Exercise brief => Write out, word for word, every line from the one where "# Shibboleth attribute map" occurs to the final line of the entries, and nothing beyond them.

· · · · ·

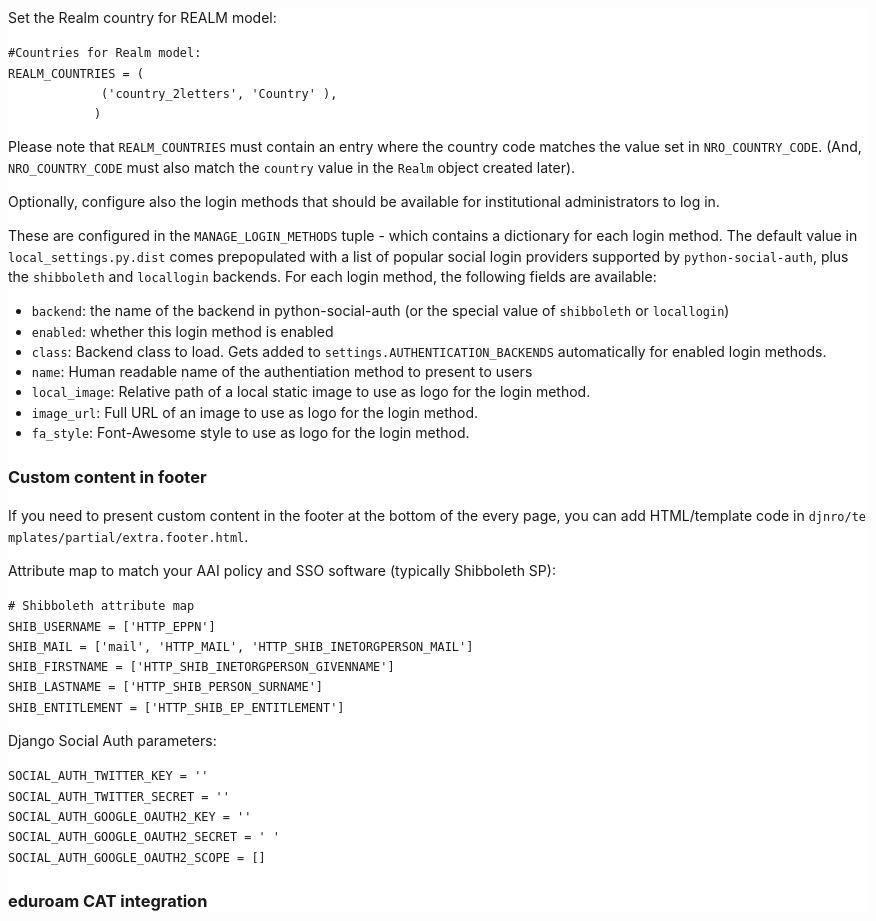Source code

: Set the Realm country for REALM model:

	#Countries for Realm model:
	REALM_COUNTRIES = (
	             ('country_2letters', 'Country' ),
	            )

Please note that `REALM_COUNTRIES` must contain an entry where the country code matches the value set in `NRO_COUNTRY_CODE`.  (And, `NRO_COUNTRY_CODE` must also match the `country` value in the `Realm` object created later).

Optionally, configure also the login methods that should be available for institutional administrators to log in.

These are configured in the `MANAGE_LOGIN_METHODS` tuple - which contains a dictionary for each login method.  The default value in `local_settings.py.dist` comes prepopulated with a list of popular social login providers supported by `python-social-auth`, plus the `shibboleth` and `locallogin` backends.  For each login method, the following fields are available:
* `backend`: the name of the backend in python-social-auth (or the special value of `shibboleth` or `locallogin`)
* `enabled`: whether this login method is enabled
* `class`: Backend class to load.  Gets added to `settings.AUTHENTICATION_BACKENDS` automatically for enabled login methods.
* `name`: Human readable name of the authentiation method to present to users
* `local_image`: Relative path of a local static image to use as logo for the login method.
* `image_url`: Full URL of an image to use as logo for the login method.
* `fa_style`: Font-Awesome style to use as logo for the login method.

### Custom content in footer

If you need to present custom content in the footer at the bottom of the every page, you can add HTML/template code in `djnro/templates/partial/extra.footer.html`.


Attribute map to match your AAI policy and SSO software (typically Shibboleth SP):

	# Shibboleth attribute map
	SHIB_USERNAME = ['HTTP_EPPN']
	SHIB_MAIL = ['mail', 'HTTP_MAIL', 'HTTP_SHIB_INETORGPERSON_MAIL']
	SHIB_FIRSTNAME = ['HTTP_SHIB_INETORGPERSON_GIVENNAME']
	SHIB_LASTNAME = ['HTTP_SHIB_PERSON_SURNAME']
	SHIB_ENTITLEMENT = ['HTTP_SHIB_EP_ENTITLEMENT']

Django Social Auth parameters:

	SOCIAL_AUTH_TWITTER_KEY = ''
	SOCIAL_AUTH_TWITTER_SECRET = ''
	SOCIAL_AUTH_GOOGLE_OAUTH2_KEY = ''
	SOCIAL_AUTH_GOOGLE_OAUTH2_SECRET = ' '
	SOCIAL_AUTH_GOOGLE_OAUTH2_SCOPE = []


### eduroam CAT integration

· · · · ·

Solution to this exercise =>
	# Shibboleth attribute map
	SHIB_USERNAME = ['HTTP_EPPN']
	SHIB_MAIL = ['mail', 'HTTP_MAIL', 'HTTP_SHIB_INETORGPERSON_MAIL']
	SHIB_FIRSTNAME = ['HTTP_SHIB_INETORGPERSON_GIVENNAME']
	SHIB_LASTNAME = ['HTTP_SHIB_PERSON_SURNAME']
	SHIB_ENTITLEMENT = ['HTTP_SHIB_EP_ENTITLEMENT']

Django Social Auth parameters:

	SOCIAL_AUTH_TWITTER_KEY = ''
	SOCIAL_AUTH_TWITTER_SECRET = ''
	SOCIAL_AUTH_GOOGLE_OAUTH2_KEY = ''
	SOCIAL_AUTH_GOOGLE_OAUTH2_SECRET = ' '
	SOCIAL_AUTH_GOOGLE_OAUTH2_SCOPE = []


### eduroam CAT integration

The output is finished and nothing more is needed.